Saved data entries
⟨

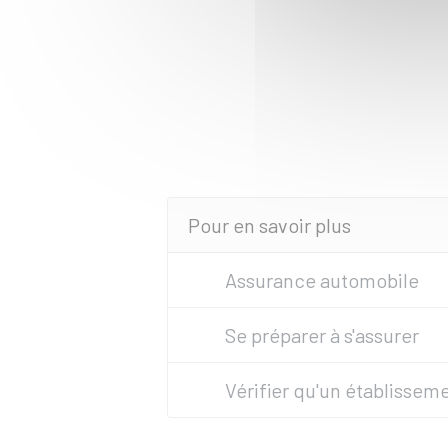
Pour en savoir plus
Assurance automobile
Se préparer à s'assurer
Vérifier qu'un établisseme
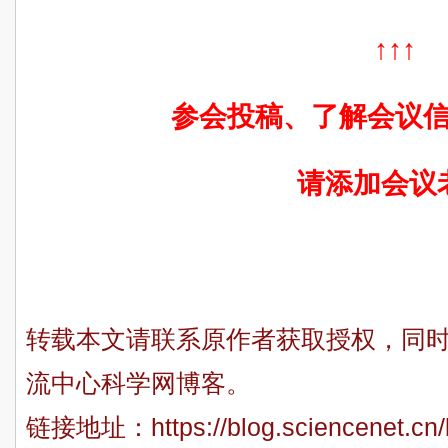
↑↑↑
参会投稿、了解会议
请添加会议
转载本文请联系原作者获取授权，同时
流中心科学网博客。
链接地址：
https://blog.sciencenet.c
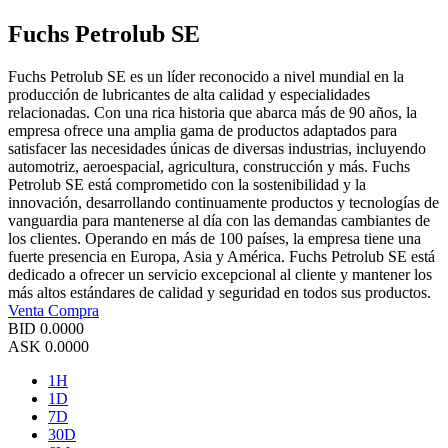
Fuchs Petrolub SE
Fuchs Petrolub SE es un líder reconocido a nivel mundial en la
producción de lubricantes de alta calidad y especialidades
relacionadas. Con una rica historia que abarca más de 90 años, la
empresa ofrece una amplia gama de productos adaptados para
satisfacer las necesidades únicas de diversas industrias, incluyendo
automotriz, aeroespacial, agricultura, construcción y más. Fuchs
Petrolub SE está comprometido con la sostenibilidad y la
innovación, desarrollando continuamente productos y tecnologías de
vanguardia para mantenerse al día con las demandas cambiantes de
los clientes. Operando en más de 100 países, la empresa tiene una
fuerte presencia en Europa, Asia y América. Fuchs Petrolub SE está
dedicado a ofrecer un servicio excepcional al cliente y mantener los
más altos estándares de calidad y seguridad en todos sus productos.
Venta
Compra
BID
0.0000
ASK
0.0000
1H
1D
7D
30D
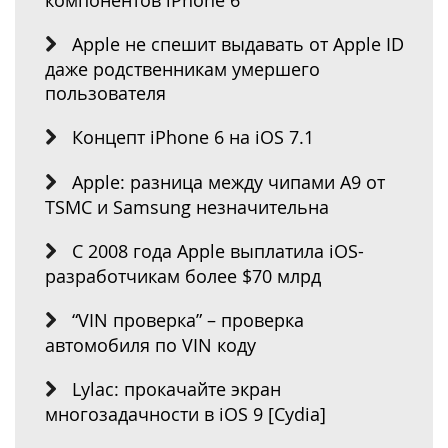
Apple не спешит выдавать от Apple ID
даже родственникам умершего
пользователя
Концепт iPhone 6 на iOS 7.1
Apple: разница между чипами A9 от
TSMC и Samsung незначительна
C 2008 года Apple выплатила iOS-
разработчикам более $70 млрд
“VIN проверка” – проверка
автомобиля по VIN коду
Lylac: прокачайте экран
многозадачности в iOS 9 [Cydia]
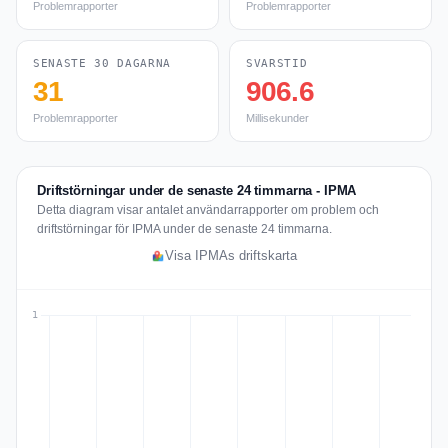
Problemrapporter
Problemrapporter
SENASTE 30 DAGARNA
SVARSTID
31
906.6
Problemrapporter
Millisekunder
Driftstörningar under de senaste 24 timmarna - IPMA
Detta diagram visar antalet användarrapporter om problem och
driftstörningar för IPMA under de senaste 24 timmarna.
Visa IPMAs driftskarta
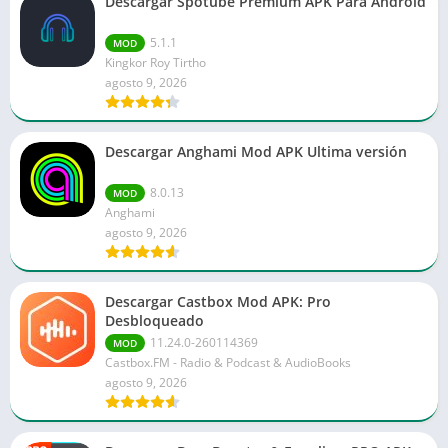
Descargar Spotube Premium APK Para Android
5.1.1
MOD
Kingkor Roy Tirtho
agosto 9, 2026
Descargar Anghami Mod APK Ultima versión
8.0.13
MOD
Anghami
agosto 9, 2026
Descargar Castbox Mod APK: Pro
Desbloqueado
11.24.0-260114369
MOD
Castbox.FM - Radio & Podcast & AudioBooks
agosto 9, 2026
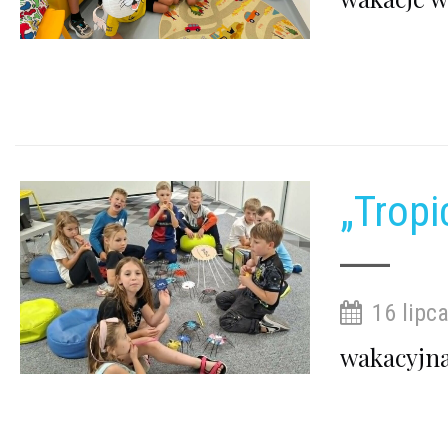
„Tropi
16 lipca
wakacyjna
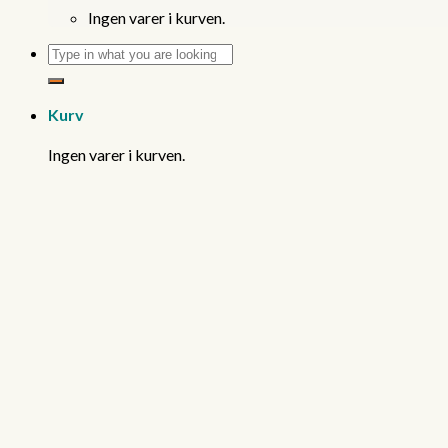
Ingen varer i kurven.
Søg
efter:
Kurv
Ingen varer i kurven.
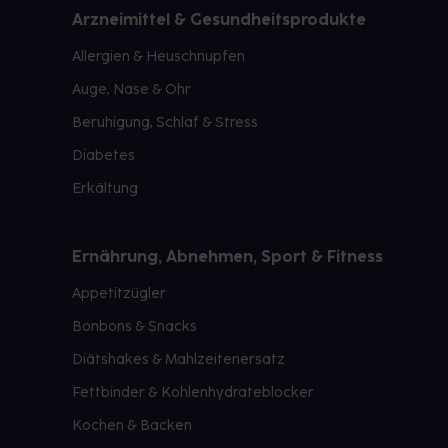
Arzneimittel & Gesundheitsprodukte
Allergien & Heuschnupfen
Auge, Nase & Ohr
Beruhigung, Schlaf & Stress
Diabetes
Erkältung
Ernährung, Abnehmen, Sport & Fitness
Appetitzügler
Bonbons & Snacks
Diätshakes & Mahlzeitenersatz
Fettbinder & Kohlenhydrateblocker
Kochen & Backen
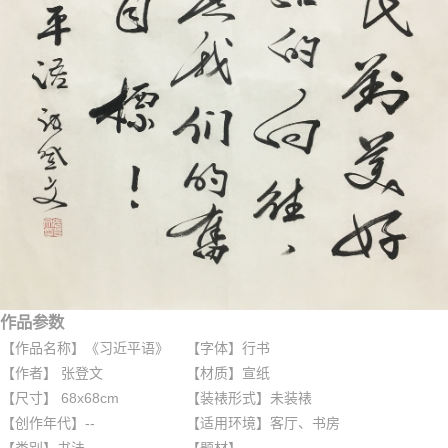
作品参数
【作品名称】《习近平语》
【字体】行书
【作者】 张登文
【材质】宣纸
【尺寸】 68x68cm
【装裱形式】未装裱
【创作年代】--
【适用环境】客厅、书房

⟩

How to complete this task
Please retype the lines starting at the beginning of the saved data entries and ending at the line containing "https://blog.sciencenet.c", including both ends. Leave the pictures out of your answer.

Answer space
Pour en savoir plus
Assurance automobile
Se préparer à s'assurer
Vérifier qu'un établisseme
↑↑↑
参会投稿、了解会议
请添加会议
转载本文请联系原作者获取授权，同时
流中心科学网博客。
链接地址：
https://blog.sciencenet.c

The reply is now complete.